Mi padre tiene un recuerdo de mi bisabuela Rose, que comparte de vez en cuando. Estaba afuera jugando con su hermana Kathleen cuando ella los llamó a casa. Los llevo a una pequeña habitación y sacó un álbum de fotos. Cuando era niño, mi padre se retorció y miró ansiosamente por la ventana a su día de verano en Cape Cod.
Pero la abuela Rose pasó rápidamente a la parte de atrás del álbum y sacó una pila de periódicos cuidadosamente doblados y descoloridos. Una tras otra, las abrió en la sección “Help Wanted”. Allí, ella le entregó un anuncio tras otro marcado con letras mayúsculas: “NO IRISH NEED APPLY” (NO ES NECESARIO QUE POSTULEN TRABAJADORES IRLANDESES).
Su mensaje fue claro: de aquí es de donde viniste. Este es quién eres. Este es el dolor, el sudor y las lágrimas que las generaciones anteriores soportaron, por lo que nunca sentiría el dolor del prejuicio.
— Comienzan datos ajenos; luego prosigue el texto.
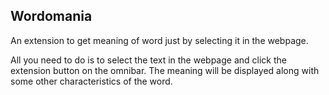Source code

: ## Wordomania

An extension to get meaning of word just by selecting it in the webpage.

All you need to do is to select the text in the webpage and click the extension button on the omnibar. The meaning will be displayed along with some other characteristics of the word.


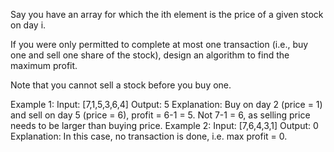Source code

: Say you have an array for which the ith element is the price of a given stock on day i.

If you were only permitted to complete at most one transaction (i.e., buy one and sell one share of the stock), design an algorithm to find the maximum profit.

Note that you cannot sell a stock before you buy one.

Example 1:
Input: [7,1,5,3,6,4]
Output: 5
Explanation: Buy on day 2 (price = 1) and sell on day 5 (price = 6), profit = 6-1 = 5.
             Not 7-1 = 6, as selling price needs to be larger than buying price.
Example 2:
Input: [7,6,4,3,1]
Output: 0
Explanation: In this case, no transaction is done, i.e. max profit = 0.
Y esta es la responsabilidad que heredas hoy.
Durante generaciones de mi familia, la reforma migratoria se convirtió en una lucha personal. Pocos lo sintieron tan profundamente como el presidente John F. Kennedy. En su libro de 1964, recientemente reeditado, “Nation of Immigrants” (Nación de inmigrantes), mi tío abuelo argumenta con elocuencia que “la inmigración proporcionó los recursos humanos” para hacer que una nación recién formada sea grande.
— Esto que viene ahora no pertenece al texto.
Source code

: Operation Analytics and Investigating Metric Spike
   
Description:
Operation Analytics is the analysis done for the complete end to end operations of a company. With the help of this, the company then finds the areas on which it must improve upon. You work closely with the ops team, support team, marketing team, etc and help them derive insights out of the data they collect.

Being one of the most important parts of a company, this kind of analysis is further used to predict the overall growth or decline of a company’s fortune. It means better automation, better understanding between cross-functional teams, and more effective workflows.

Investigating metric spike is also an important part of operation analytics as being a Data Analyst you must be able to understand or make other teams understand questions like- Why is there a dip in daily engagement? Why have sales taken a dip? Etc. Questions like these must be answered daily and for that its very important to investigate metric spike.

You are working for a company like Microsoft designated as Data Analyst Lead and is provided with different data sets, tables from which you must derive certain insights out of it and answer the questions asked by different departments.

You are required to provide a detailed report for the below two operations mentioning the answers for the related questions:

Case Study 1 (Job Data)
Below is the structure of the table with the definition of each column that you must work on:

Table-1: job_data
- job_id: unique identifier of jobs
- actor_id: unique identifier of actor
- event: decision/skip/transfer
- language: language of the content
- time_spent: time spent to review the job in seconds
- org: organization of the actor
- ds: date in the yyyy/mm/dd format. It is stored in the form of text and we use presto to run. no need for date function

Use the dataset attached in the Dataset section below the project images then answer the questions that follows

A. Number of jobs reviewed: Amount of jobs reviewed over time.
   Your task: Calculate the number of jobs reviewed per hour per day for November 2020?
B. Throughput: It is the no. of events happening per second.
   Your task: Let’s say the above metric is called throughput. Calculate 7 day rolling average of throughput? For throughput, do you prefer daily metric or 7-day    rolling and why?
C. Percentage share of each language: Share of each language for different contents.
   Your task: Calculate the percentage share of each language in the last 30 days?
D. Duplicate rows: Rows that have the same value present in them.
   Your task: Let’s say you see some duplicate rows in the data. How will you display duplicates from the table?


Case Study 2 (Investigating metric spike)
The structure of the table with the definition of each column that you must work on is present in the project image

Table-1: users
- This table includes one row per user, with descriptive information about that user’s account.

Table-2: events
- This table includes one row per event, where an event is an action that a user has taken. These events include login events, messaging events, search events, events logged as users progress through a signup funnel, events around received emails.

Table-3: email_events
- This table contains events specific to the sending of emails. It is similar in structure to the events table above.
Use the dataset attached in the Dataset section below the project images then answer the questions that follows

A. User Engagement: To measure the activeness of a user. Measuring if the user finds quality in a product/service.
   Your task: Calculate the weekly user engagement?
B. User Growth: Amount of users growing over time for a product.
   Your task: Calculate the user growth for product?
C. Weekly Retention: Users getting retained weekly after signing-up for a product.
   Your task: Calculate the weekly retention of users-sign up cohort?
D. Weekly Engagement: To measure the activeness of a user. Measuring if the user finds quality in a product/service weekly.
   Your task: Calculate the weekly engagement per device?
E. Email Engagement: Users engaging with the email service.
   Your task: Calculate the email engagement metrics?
Era una verdad fundamental que el presidente Kennedy entendió acerca de nuestros Estados Unidos: la inmigración ha sido una afirmación de nuestro éxito, no una amenaza para ello. Las personas arriesgan todo para llegar a esta tierra porque creen en nuestra grandeza: nuestras leyes justas, nuestros buenos valores, nuestras promesas y posibilidades. No debemos preocuparnos cuando el esfuerzo y el sufrimiento llegan a nuestras costas; deberíamos preocuparnos cuando dejen de venir.
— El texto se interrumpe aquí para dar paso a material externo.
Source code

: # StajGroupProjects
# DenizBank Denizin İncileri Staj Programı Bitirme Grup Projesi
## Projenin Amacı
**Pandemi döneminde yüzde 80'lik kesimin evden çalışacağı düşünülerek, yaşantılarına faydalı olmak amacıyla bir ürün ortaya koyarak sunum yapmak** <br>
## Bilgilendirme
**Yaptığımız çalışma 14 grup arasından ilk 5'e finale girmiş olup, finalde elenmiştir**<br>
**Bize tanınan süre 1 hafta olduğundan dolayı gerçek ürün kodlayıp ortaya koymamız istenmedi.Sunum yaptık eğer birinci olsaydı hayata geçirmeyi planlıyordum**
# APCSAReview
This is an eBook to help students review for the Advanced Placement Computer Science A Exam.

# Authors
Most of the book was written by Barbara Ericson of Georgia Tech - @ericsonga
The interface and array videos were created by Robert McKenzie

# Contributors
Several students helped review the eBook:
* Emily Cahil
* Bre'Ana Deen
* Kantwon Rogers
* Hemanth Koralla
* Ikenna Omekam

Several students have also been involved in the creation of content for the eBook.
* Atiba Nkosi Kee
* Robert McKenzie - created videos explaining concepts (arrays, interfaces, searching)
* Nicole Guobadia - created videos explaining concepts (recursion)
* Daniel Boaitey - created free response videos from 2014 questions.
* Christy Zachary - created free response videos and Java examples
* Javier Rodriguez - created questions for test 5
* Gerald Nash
Hoy ese legado está siendo amenazado por el mismo coro que a menudo escuchaba el presidente Kennedy: “Los inmigrantes inundarán nuestras ciudades y pueblos. Ellos tomarán nuestros trabajos. Amenazan nuestra cultura. Ellos no son de aquí. No son como nosotros”.
Mientras escribo esto hoy, cientos de niños inmigrantes permanecen separados de sus padres en territorio estadounidense. Se presentaron en nuestra frontera aterrorizados, desesperados y asustados. Y en un acto de brutalidad inimaginable, nuestro gobierno respondió con su propio terror: sacar a los bebés y niños pequeños de los brazos de sus familias. La indignación obligó a la Administración actual a abandonar esta política viciosa, pero no ha disuadido sus intentos de criminalizar a quienes buscan refugio en nuestras costas. Hoy, miles de familias más que huyen de una violencia indescriptible en el hogar están marchando hacia nuestra frontera sur. Y todo lo que este gobierno ha hecho es recibirlos con palabras crueles, amenazas y el espectro de más niños inocentes obligados a ver a sus padres arrastrados.
Estos son los restos humanos de la política de inmigración estadounidense. Este es el trauma y la tortura que las fuerzas oscuras del nativismo, la supremacía y el prejuicio han ejercido en una tierra que apunta su nombre a cosas mejores y más brillantes: igualdad, dignidad y libertad.
Este es el trabajo que viene por delante, desalentador y peligroso, pero familiar. Hemos estado aquí antes. Hemos pasado generaciones luchando contra aquellos que harían a América abrupta, pequeña y asustada. Nos hemos levantado, hemos desafiado, nos hemos arrastrado hacia una unión más perfecta.
Hoy nos convocamos a esa humanidad compartida. En ella, encontramos nuestra fuerza. Encontramos las páginas orgullosas y polvorientas de nuestra historia que demuestran que el nuestro es un país que no teme abrir, ampliar y expandir. Encontramos nuestras voces, como los cientos de miles de estadounidenses que se han alzado en respuesta a las políticas de inmigración actuales y dijeron: No. En mi tierra, no. En mi nombre, no.
Ellos han donado dinero, tiempo y habilidades para reunir a familias rotas. Han criado niños pequeños que se quedan solos en nuestras costas. Han tomado las calles y los tribunales, las legislaturas estatales y los pasillos del Congreso, para exigir algo mejor, más justo, más amable y más fuerte del gobierno que los representa.
El presidente Kennedy estaría orgulloso. Es el país seguro y carismático en el que creía. Lo más importante es que es el sencillo Evangelio que sabía que nos uniría entre nosotros a través del tiempo, el espacio y las generaciones, sin importar credo o país, color o clase.